---------- Source text ----------
Merck (NYSE: MRK), known as MSD outside the United States and Canada, today announced that the U.S. Food and Drug Administration (FDA) has approved Pifeltro (doravirine, 100 mg), a new non-nucleoside reverse transcriptase inhibitor (NNRTI) to be administered in combination with other antiretroviral medicines. Pifeltro is indicated for the treatment of HIV-1 infection in adult patients with no prior antiretroviral treatment experience, and is administered orally once daily with or without food. Pifeltro does not cure HIV-1 infection or AIDS.
The FDA also approved Delstrigo, a once-daily fixed-dose combination tablet of doravirine (100 mg), lamivudine (3TC, 300 mg) and tenofovir disoproxil fumarate (TDF, 300 mg).
Pifeltro is contraindicated when co-administered with drugs that are strong cytochrome P450 (CYP)3A enzyme inducers as significant decreases in doravirine plasma concentrations may occur, which may decrease the effectiveness of Pifeltro.
Data Supporting the Approval of Pifeltro (doravirine)
The FDA approvals of Delstrigo, the once-daily fixed-dose combination tablet as a complete regimen, and Pifeltro, a new NNRTI, are based on findings from the pivotal, randomized, multicenter, double-blind, active controlled Phase 3 trials, DRIVE-AHEAD and DRIVE-FORWARD, evaluating the efficacy and safety of Delstrigo and Pifeltro, respectively, in participants infected with HIV-1 with no antiretroviral treatment history.
---------- Data excerpts ----------
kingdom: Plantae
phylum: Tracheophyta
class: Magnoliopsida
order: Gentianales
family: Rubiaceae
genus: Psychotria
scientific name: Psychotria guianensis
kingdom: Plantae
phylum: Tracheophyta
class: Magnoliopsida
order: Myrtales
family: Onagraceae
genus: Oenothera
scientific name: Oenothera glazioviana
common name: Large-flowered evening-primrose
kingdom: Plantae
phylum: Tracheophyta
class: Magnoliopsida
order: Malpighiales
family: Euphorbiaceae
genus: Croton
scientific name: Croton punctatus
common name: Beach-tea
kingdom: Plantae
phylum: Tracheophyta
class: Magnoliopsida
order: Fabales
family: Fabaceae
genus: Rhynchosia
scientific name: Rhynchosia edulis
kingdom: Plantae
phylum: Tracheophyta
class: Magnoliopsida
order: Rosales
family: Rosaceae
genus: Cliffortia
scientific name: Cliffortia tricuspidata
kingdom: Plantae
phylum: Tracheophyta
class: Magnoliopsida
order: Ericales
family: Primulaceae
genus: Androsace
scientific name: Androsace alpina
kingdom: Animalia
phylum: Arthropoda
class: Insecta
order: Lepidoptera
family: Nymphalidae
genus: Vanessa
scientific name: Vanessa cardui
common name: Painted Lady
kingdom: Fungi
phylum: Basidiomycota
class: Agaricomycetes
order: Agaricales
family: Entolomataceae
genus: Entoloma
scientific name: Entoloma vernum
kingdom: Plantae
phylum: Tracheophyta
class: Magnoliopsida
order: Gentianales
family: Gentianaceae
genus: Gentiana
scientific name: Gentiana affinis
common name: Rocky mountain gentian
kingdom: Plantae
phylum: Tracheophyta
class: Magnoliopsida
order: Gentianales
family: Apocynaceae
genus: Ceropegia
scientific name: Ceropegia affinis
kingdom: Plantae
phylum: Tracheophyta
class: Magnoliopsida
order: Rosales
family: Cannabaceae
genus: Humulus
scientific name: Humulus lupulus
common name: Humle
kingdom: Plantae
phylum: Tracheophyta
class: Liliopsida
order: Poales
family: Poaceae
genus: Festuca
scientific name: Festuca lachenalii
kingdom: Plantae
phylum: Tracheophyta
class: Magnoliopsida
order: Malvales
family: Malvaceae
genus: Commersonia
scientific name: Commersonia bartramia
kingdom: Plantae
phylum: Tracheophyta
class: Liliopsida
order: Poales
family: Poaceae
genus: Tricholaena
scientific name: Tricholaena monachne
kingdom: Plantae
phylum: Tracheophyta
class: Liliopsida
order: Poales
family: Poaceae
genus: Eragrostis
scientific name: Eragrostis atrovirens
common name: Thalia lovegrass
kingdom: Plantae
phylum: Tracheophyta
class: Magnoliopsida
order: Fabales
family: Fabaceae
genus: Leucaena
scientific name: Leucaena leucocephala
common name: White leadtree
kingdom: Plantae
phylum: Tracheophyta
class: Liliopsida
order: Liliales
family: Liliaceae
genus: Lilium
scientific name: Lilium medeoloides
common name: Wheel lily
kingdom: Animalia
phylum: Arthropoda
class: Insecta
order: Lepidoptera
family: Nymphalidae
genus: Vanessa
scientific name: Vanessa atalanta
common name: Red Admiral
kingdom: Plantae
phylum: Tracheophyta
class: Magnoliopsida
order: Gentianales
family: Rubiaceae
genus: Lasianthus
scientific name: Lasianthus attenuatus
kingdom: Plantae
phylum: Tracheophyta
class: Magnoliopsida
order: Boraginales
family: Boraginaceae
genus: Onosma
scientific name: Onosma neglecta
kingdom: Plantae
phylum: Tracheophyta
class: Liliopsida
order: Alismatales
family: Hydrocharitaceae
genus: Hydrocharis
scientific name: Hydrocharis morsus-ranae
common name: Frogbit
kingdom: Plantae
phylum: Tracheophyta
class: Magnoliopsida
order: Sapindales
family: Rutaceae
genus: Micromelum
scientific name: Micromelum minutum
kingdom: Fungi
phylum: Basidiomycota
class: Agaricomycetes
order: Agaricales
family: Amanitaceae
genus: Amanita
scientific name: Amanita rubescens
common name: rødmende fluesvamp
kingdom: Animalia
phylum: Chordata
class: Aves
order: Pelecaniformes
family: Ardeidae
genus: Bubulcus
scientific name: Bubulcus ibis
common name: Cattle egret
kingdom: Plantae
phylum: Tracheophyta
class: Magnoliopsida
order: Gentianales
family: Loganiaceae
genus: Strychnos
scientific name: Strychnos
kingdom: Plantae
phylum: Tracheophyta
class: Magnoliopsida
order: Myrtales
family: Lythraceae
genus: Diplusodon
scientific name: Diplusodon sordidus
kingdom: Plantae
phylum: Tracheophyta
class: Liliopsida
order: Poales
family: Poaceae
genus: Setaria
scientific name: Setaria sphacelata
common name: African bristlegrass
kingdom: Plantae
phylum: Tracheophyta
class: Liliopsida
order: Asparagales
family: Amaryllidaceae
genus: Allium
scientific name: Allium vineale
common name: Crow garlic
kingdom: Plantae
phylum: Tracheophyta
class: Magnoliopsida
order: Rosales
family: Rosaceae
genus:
----------
● **Try it**
Could you rewrite the Pifeltro approval announcement starting with "Merck (NYSE: MRK), known" and going on through "(TDF, 300 mg).", changing "antiretroviral" to "anti-HIV" throughout?

● **Reply to the exercise**
Merck (NYSE: MRK), known as MSD outside the United States and Canada, today announced that the U.S. Food and Drug Administration (FDA) has approved Pifeltro (doravirine, 100 mg), a new non-nucleoside reverse transcriptase inhibitor (NNRTI) to be administered in combination with other anti-HIV medicines. Pifeltro is indicated for the treatment of HIV-1 infection in adult patients with no prior anti-HIV treatment experience, and is administered orally once daily with or without food. Pifeltro does not cure HIV-1 infection or AIDS.
The FDA also approved Delstrigo, a once-daily fixed-dose combination tablet of doravirine (100 mg), lamivudine (3TC, 300 mg) and tenofovir disoproxil fumarate (TDF, 300 mg).